- **Goal of the exercise**: From the first line to the last, please reproduce the material exactly, skipping the pictures.

- **Data to use**:
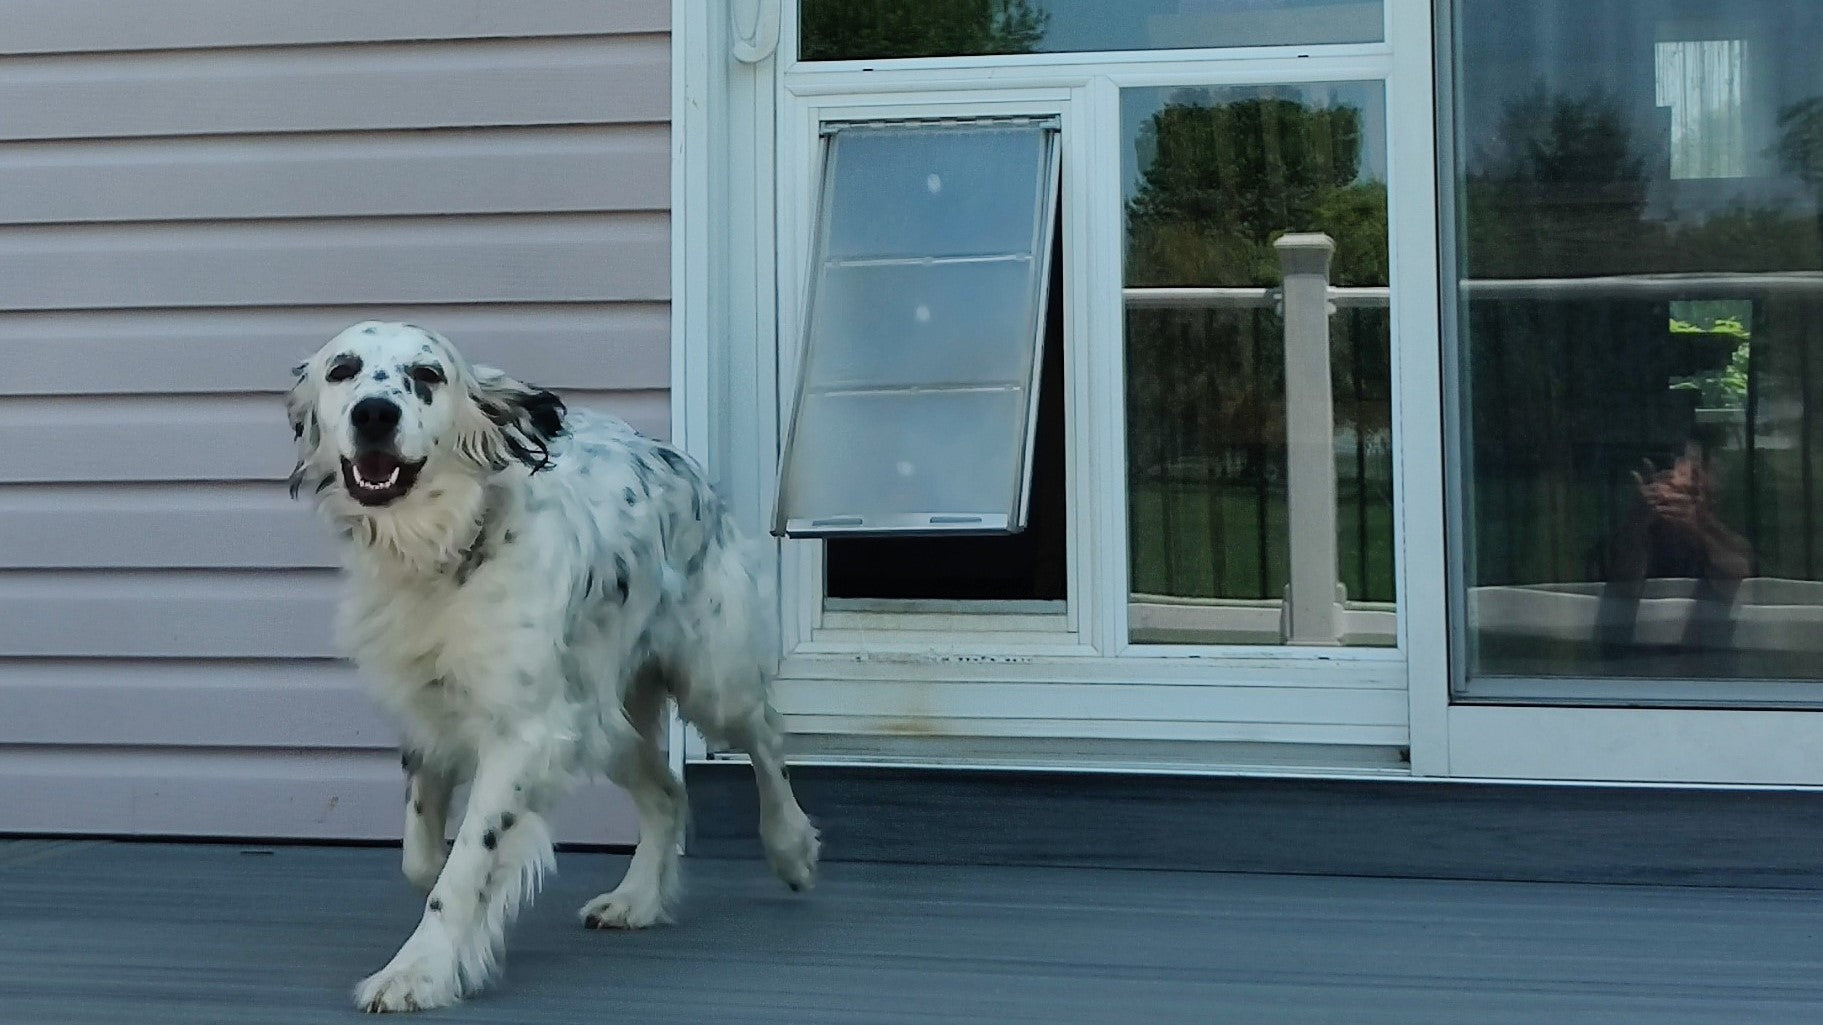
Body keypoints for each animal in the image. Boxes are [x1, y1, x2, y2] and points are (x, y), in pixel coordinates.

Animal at [286, 319, 820, 1006]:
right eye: (342, 370)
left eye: (428, 375)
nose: (374, 414)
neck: (442, 551)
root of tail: (680, 460)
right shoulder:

- **Answer space**:
Body keypoints for each animal in the image. Boxes are [x1, y1, x2, y2] and points are (x, y), in pixel coordinates.

Animal at [286, 319, 820, 1006]:
right eye: (342, 370)
left eye: (428, 375)
nose: (374, 414)
neck: (442, 551)
root of tail: (680, 460)
right shoulder:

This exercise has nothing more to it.